LSTM Manual Calculation in Pytorch

Hi, I’m doing manual calculations for the LSTM layer and want to compare the results with the output of the program in PyTorch. However, I found the results were different. I use 1 layer of LSTM and initialized all of the bias and weight with values of 1 and the h_0 and c_0 value with 0.
Here is the LSTM formula from the official PyTorch website:
image

I will send a Google Drive link containing the result from PyTorch and my manual calculation because I can’t upload more than 1 image right now, here is the GDrive link:
https://drive.google.com/drive/folders/13MqWWcjwQjY3R7zcY1TOaqvFs-dHVpJ0?usp=sharing

Can someone explain why I got a different result from the output of the program?
Thank you!

I haven’t checked your code, as you’ve posted images in the folder.
However, this post might be helpful, which shows a manual implementation to fix another user error.

1 Like

Hi, thank you for answering my question! I am new in this field, and I was tried to calculate the LSTM with excel, but I didn’t think about make it manual with python. So, I tried the code that you have referred to, and it works on my train data when the batch_first = False, it produces the same output for Official LSTM and Manual LSTM. However, when I change the batch_first = True, it not produces the same value anymore, while I need to change the batch_first to True, because my dataset shape is tensor of (Batch, Sequences, Input size). Which part of the Manual LSTM needs to be changed to produces the same output as the Official LSTM produces when batch_first = True? Here is the code snippet:

import numpy as np
import torch
import torch.nn as nn
import torch.nn.functional as F

train_x = torch.tensor([[[0.14285755], [0], [0.04761982], [0.04761982], [0.04761982],
  [0.04761982], [0.04761982], [0.09523869], [0.09523869], [0.09523869], 
  [0.09523869], [0.09523869], [0.04761982], [0.04761982], [0.04761982],
  [0.04761982], [0.09523869], [0.        ], [0.        ], [0.        ],
  [0.        ], [0.09523869], [0.09523869], [0.09523869], [0.09523869],
  [0.09523869], [0.09523869], [0.09523869],[0.14285755], [0.14285755]]], 
  requires_grad=True)

seed = 23
torch.manual_seed(seed)
np.random.seed(seed)

pytorch_lstm = torch.nn.LSTM(1, 1, bidirectional=False, num_layers=1, batch_first=True)
weights = torch.randn(pytorch_lstm .weight_ih_l0.shape,dtype = torch.float)
pytorch_lstm.weight_ih_l0 = torch.nn.Parameter(weights)
# Set bias to Zero
pytorch_lstm.bias_ih_l0 = torch.nn.Parameter(torch.zeros(pytorch_lstm.bias_ih_l0.shape))
pytorch_lstm.weight_hh_l0 = torch.nn.Parameter(torch.ones(pytorch_lstm.weight_hh_l0.shape))
# Set bias to Zero
pytorch_lstm.bias_hh_l0 = torch.nn.Parameter(torch.zeros(pytorch_lstm.bias_ih_l0.shape))
pytorch_lstm_out = pytorch_lstm(train_x)

batchsize=1

# Manual Calculation
W_ii, W_if, W_ig, W_io = pytorch_lstm.weight_ih_l0.split(1, dim=0)
b_ii, b_if, b_ig, b_io = pytorch_lstm.bias_ih_l0.split(1, dim=0)
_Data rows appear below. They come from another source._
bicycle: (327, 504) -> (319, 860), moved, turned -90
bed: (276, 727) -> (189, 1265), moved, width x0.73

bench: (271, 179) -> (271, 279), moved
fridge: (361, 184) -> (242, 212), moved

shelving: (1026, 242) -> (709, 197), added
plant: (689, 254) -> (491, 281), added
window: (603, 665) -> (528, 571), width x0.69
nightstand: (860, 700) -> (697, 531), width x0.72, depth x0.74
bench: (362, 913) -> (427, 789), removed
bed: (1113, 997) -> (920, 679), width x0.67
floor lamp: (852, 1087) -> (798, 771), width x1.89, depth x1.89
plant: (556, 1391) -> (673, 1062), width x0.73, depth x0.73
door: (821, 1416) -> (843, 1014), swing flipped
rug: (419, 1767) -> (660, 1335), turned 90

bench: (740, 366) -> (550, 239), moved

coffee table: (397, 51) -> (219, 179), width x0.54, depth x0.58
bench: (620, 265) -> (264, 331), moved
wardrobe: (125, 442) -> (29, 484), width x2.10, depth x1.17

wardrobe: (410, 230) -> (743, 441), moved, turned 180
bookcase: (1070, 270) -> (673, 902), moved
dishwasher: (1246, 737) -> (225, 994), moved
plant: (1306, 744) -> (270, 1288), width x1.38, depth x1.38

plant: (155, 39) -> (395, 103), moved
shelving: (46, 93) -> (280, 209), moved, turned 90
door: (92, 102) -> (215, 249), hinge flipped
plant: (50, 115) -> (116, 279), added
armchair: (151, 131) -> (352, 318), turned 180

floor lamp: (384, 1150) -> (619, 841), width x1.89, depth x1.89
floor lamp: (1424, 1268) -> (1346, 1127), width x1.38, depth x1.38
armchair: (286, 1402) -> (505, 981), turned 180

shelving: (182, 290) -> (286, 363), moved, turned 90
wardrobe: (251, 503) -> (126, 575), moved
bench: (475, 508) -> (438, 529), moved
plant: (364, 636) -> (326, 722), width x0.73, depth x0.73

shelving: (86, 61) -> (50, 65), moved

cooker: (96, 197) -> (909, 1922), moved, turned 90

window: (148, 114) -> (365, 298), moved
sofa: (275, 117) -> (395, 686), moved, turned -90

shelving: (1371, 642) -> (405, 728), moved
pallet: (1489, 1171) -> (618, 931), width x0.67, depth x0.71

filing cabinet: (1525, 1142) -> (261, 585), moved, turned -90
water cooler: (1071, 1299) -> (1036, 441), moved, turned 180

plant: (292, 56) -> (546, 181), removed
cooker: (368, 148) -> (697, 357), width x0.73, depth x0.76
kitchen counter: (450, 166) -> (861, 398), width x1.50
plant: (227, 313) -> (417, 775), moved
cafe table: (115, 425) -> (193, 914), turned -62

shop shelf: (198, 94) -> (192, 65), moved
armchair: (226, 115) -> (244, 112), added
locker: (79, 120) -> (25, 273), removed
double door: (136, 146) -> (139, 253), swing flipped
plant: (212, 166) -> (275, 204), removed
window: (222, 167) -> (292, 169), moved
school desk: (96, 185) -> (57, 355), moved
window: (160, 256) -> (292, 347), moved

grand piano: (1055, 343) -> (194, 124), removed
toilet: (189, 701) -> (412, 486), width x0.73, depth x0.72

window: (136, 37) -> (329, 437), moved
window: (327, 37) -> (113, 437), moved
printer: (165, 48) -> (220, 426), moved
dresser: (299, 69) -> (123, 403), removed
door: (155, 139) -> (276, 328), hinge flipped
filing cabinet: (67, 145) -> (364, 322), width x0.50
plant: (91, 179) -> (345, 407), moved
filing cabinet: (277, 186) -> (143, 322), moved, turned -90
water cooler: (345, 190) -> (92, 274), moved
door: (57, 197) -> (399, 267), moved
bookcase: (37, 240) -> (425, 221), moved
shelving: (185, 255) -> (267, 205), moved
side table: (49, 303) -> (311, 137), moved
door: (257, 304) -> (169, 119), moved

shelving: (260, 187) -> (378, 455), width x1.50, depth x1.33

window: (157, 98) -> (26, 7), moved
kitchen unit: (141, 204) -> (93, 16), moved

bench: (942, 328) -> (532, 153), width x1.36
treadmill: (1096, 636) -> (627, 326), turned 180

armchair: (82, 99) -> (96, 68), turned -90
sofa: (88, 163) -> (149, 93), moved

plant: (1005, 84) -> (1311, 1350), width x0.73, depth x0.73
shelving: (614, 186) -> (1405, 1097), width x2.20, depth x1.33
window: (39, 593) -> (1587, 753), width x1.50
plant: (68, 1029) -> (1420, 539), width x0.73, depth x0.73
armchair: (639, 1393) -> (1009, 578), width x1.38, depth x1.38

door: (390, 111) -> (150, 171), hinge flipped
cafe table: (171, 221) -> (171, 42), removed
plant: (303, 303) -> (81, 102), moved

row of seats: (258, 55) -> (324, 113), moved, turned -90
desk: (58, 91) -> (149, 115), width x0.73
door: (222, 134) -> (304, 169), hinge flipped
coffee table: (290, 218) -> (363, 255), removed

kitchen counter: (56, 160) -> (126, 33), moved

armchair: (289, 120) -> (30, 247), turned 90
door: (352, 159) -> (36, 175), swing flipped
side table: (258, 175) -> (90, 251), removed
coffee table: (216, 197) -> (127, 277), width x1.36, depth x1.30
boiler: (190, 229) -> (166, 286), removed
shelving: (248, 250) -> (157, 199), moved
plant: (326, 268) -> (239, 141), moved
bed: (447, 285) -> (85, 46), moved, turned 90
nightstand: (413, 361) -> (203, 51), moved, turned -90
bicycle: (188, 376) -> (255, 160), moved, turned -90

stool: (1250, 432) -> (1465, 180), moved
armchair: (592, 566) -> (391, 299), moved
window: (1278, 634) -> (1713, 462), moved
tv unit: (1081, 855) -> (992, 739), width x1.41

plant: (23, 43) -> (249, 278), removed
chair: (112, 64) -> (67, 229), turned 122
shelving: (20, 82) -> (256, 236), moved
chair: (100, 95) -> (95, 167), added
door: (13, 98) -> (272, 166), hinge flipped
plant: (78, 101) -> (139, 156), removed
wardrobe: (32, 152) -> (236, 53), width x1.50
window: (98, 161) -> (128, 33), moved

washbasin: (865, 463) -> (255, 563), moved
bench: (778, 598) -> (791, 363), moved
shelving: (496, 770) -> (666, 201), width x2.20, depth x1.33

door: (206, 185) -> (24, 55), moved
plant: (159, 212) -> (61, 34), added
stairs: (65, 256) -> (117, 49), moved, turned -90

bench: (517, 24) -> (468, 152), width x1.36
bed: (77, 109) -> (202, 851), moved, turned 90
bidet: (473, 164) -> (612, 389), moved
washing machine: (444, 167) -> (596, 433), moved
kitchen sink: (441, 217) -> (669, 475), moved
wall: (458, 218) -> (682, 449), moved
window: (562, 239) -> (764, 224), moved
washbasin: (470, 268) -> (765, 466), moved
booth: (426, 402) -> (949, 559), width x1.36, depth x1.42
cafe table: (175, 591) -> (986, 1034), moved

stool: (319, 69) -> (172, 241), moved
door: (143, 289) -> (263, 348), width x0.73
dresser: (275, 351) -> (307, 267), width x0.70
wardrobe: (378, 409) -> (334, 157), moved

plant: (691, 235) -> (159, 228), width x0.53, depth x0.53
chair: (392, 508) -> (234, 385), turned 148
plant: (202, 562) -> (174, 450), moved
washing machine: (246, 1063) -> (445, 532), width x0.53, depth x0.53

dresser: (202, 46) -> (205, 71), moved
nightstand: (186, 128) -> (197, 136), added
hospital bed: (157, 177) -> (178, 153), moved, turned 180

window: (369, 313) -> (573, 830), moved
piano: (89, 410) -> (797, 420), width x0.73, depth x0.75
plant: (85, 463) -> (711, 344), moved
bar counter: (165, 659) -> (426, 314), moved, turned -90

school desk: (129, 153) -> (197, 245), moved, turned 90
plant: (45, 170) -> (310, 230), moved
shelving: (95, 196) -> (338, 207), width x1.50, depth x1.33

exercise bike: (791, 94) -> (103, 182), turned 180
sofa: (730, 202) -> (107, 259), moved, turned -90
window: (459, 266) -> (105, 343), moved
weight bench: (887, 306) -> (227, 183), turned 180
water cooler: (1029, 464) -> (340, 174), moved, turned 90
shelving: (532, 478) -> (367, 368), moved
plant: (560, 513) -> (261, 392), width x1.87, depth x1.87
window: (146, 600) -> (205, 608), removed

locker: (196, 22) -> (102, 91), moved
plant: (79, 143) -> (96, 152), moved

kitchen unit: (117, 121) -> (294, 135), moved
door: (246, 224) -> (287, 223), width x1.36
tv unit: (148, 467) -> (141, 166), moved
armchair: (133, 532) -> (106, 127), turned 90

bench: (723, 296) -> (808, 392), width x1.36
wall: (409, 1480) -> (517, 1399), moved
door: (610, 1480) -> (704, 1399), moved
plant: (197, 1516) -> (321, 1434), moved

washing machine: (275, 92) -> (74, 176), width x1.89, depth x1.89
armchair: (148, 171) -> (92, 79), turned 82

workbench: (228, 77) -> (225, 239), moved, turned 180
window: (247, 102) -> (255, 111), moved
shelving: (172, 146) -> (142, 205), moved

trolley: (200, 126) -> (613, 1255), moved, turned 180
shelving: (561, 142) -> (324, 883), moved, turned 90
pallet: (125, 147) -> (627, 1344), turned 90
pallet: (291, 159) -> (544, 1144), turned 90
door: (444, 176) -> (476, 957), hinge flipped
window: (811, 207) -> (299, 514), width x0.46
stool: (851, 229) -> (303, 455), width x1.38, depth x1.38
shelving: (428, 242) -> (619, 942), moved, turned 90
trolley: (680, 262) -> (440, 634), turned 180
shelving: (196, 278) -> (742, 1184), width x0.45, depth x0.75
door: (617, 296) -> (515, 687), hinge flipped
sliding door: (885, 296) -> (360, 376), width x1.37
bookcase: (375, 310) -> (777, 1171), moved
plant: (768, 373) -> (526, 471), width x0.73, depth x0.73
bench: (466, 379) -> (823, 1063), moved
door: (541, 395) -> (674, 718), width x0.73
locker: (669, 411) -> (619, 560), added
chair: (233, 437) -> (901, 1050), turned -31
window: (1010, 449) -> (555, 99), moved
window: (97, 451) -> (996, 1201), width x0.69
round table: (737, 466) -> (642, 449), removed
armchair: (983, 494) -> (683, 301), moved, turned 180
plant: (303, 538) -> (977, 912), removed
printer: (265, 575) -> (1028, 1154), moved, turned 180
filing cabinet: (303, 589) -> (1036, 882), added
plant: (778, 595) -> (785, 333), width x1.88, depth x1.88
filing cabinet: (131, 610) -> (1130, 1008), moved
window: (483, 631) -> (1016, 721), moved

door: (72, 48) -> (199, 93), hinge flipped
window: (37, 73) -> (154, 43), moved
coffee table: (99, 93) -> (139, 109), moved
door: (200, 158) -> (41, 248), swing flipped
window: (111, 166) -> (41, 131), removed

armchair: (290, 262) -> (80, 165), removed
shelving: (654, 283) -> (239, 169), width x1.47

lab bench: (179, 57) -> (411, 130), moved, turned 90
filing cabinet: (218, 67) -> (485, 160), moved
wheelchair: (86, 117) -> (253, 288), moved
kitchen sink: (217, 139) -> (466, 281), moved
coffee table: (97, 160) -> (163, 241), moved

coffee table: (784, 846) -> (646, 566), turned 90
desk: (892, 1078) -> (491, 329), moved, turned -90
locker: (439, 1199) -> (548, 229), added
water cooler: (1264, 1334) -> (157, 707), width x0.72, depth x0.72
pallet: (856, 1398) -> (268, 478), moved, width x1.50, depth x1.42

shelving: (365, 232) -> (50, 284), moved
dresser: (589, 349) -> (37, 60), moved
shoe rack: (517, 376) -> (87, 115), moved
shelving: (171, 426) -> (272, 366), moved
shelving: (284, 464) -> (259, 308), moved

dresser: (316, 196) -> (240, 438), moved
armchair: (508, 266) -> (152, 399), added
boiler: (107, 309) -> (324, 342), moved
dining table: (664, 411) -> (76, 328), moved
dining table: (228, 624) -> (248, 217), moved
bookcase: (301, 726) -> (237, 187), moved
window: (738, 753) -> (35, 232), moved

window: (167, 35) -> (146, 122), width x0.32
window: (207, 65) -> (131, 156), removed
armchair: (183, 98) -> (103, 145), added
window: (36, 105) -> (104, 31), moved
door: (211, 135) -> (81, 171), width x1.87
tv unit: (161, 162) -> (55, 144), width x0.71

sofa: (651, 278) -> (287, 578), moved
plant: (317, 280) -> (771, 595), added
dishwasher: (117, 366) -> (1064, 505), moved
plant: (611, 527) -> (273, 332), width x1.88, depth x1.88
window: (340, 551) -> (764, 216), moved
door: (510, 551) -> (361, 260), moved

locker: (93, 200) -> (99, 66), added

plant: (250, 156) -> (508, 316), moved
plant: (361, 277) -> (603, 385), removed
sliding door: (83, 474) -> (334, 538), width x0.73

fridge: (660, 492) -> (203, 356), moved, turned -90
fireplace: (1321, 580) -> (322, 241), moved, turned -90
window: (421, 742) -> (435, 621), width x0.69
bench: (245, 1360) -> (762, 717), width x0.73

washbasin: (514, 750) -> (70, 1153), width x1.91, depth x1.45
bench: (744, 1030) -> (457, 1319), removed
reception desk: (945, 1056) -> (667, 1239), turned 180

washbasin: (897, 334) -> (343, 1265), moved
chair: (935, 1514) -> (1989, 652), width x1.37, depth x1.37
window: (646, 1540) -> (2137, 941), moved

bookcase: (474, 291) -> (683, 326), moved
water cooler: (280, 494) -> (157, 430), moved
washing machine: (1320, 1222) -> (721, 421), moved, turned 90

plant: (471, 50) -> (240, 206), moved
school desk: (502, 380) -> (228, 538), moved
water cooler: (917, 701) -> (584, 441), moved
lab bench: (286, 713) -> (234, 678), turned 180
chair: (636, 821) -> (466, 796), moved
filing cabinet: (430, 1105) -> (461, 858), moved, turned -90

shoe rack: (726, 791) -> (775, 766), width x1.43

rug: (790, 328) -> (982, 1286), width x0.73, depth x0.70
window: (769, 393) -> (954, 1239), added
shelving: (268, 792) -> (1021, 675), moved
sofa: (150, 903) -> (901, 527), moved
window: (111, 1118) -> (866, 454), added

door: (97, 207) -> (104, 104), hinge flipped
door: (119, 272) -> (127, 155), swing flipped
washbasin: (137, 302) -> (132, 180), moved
W_hi, W_hf, W_hg, W_ho = pytorch_lstm.weight_hh_l0.split(1, dim=0)
b_hi, b_hf, b_hg, b_ho = pytorch_lstm.bias_hh_l0.split(1, dim=0)

prev_h = torch.zeros((batchsize,1))
prev_c = torch.zeros((batchsize,1))

i_t = torch.sigmoid(F.linear(train_x, W_ii, b_ii) + F.linear(prev_h, W_hi, b_hi))
f_t = torch.sigmoid(F.linear(train_x, W_if, b_if) + F.linear(prev_h, W_hf, b_hf))
g_t = torch.tanh(F.linear(train_x, W_ig, b_ig) + F.linear(prev_h, W_hg, b_hg))
o_t = torch.sigmoid(F.linear(train_x, W_io, b_io) + F.linear(prev_h, W_ho, b_ho))
c_t = f_t * prev_c + i_t * g_t
h_t = o_t * torch.tanh(c_t)

print('nn.LSTM output {}, manual output {}'.format(pytorch_lstm_out[0], h_t))
print('nn.LSTM hidden {}, manual hidden {}'.format(pytorch_lstm_out[1][0], h_t))
print('nn.LSTM state {}, manual state {}'.format(pytorch_lstm_out[1][1], c_t))

I have solved it, thanks for your answer, you are awesome!

I’m studying LSTM can you share your calculations in excel?